Not bad for the fourth-generation Santa Fean.

"Dave" is a jackalope bronze statue by Robert Carr.

“Dave” is a jackalope bronze statue by Robert Carr.

His parents and, of course, his grandmother, encouraged him to develop the artistic abilities that appeared when he was a child.

Carr studied art at the The School of the Art Institute of Chicago, the Kansas City Art Institute and the College of Santa Fe.

He holds a master’s degree in art education from the University of New Mexico and has experience with a wide range of mediums and processes.

It’s the bronze animals that help drive his passion.

"Teagan" by Robert Carr.

“Teagan” by Robert Carr.

“I love animals and the spiritual relationships that humans and animals have,” he says. “People are drawn to animals, and it’s a beautiful relationship that builds.”

Carr’s work can be seen at Nedra Matteucci Galleries, where it is displayed alongside works from Michael Naranjo, Felipe Castañeda and Glenna Goodacre.

“Robert has a very unique personality which comes through in his sculptures,” Nedra Matteucci says. “He has a way of finding the unusual in the common and that drew us, as well as collectors to his work.”

Building a bond

From his burro carrying wood, “Jesusita,” to the owl, “Teagan,” who is perched on top of a half-cylinder, he celebrates the richness of the human-animal relationship and the distinct, mysterious nature of every creature.

Carr often looks to pictures for inspiration.

"Jesusita" by Robert Carr.

“Jesusita” by Robert Carr.

In fact, he recently visited the Salinas Pueblo Missions National Monument near Mountainair, where he saw a rattlesnake.
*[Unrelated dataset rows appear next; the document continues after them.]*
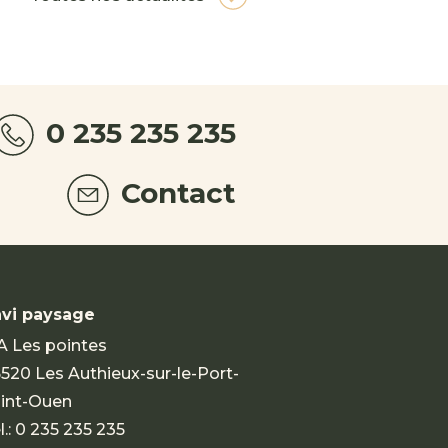
0 235 235 235
Contact
vi paysage
A Les pointes
520 Les Authieux-sur-le-Port-
int-Ouen
l.:
0 235 235 235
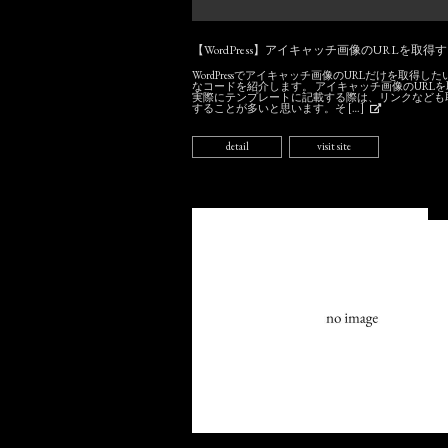
【WordPress】アイキャッチ画像のURLを取得
WordPressでアイキャッチ画像のURLだけを取得し
なコードを紹介します。 アイキャッチ画像のURL
実際にテンプレートに記載する際は、リンクなども
することが多いと思います。そ […]
detail
visit site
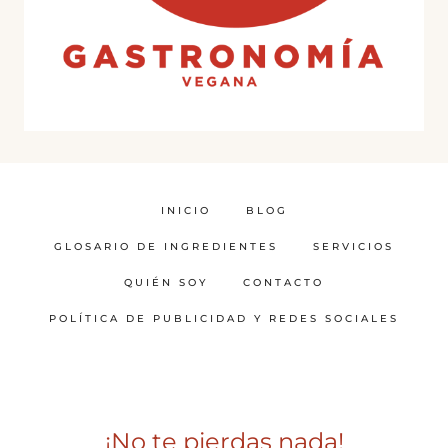
INICIO
BLOG
GLOSARIO DE INGREDIENTES
SERVICIOS
QUIÉN SOY
CONTACTO
POLÍTICA DE PUBLICIDAD Y REDES SOCIALES
¡No te pierdas nada!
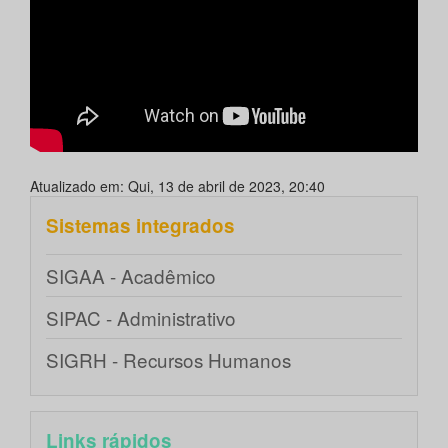
Atualizado em: Qui, 13 de abril de 2023, 20:40
Sistemas integrados
SIGAA - Acadêmico
SIPAC - Administrativo
SIGRH - Recursos Humanos
Links rápidos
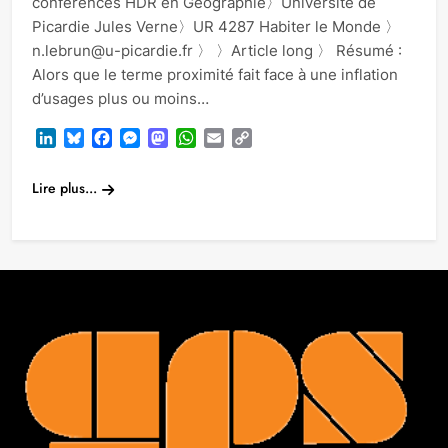
conférences HDR en Géographie〉Université de
Picardie Jules Verne〉UR 4287 Habiter le Monde 〉
n.lebrun@u-picardie.fr 〉 〉Article long 〉 Résumé :
Alors que le terme proximité fait face à une inflation
d’usages plus ou moins…
LinkedIn
Bluesky
Facebook
Messenger
Mastodon
WhatsApp
Email
Copy
Link
Lire plus...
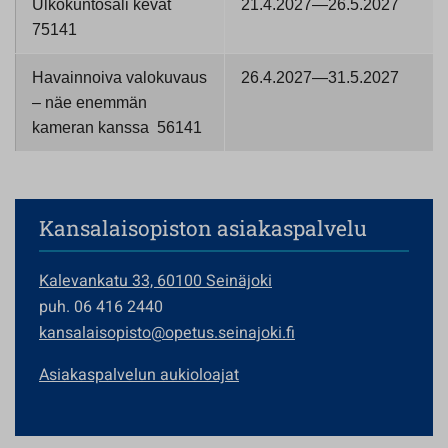
Ulkokuntosali kevät
21.4.2027—26.5.2027
75141
Havainnoiva valokuvaus
26.4.2027—31.5.2027
– näe enemmän
kameran kanssa 56141
Kansalaisopiston asiakaspalvelu
Kalevankatu 33, 60100 Seinäjoki
puh. 06 416 2440
kansalaisopisto@opetus.seinajoki.fi
Asiakaspalvelun aukioloajat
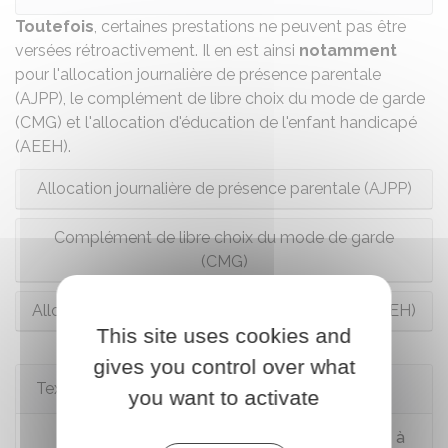
Toutefois
, certaines prestations ne peuvent pas être
versées rétroactivement. Il en est ainsi
notamment
pour l'
allocation journalière de présence parentale
(AJPP)
, le
complément de libre choix du mode de garde
(CMG)
et l'
allocation d'éducation de l'enfant handicapé
(AEEH)
.
Allocation journalière de présence parentale (AJPP)
Complément de libre choix du mode de garde
(CMG)
Allocation d'éducation de l'enfant handicapé (AEEH)
This site uses cookies and
gives you control over what
Textes de référence
you want to activate
Code de la sécurité sociale : articles L553-1 à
“Now I’m making this sculpture about the power of a rattlesnake,” he says. “It’s such a powerful reptile.”

In the design of “Abo,” Carr will leave room to fill the sculpture with BBs, so it will rattle.

“These are some of the surprises that make a piece better,” he says.

Carr works out of his home studio in Santa Fe.

He often works alone and says that doing so is a personal experience. He’s learned a lot about himself through making art and shares ideas with other creative people to grow.

“I would say my overall frame of mind while making art is that of curiosity,” he says. “I am curious to see how my ideas will translate through my hands into a physical form. My frame of mind changes from piece to piece. Some projects come together with great ease. Others are more difficult and the work can sometimes feel like more of a struggle. Each sculpture or drawing presents it’s own unique problem to solve – and, finding the solution is a very fun part to the creative process. Making art engages my mind in different ways.”

Taking many steps

Carr is drawn to bronze because of its permanence and says the medium allows him to “preserve my creations and share them with more people.”

He works mostly with Super Sculpey (a polymer clay) and Krazy Glue over aluminum armatures.

“It is fairly forgiving but very brittle. What I enjoy about Sculpey is that it enables me to sculpt my projects in sections and it holds a solid form,” he says. ” ‘Abo’ the rattlesnake is a good example of this. I made this snake in sections, and the snake fits together like a puzzle. I’ll sculpt the snake’s skin using latex, which should give it a beautiful and very detailed texture. The ink I draw with is not forgiving at all. A line of ink on paper is permanent. There is no way to remove it. If a poor stroke is made, I’ll either need to find a way to work that stroke into the composition or abandon the project.”

It has taken Carr a few years to gain some traction in the Santa Fe art scene, though he’s getting more eyes on his work.

“I want my artwork to bring joy into life, to put a smile on your face,” he says. “It’s about feeling good and laughing. Like most people, I love animals and relate to all sorts of animals in different ways. Animals are curious, pretty, graceful, mysterious and powerful. They are our friends, and they bring me joy.”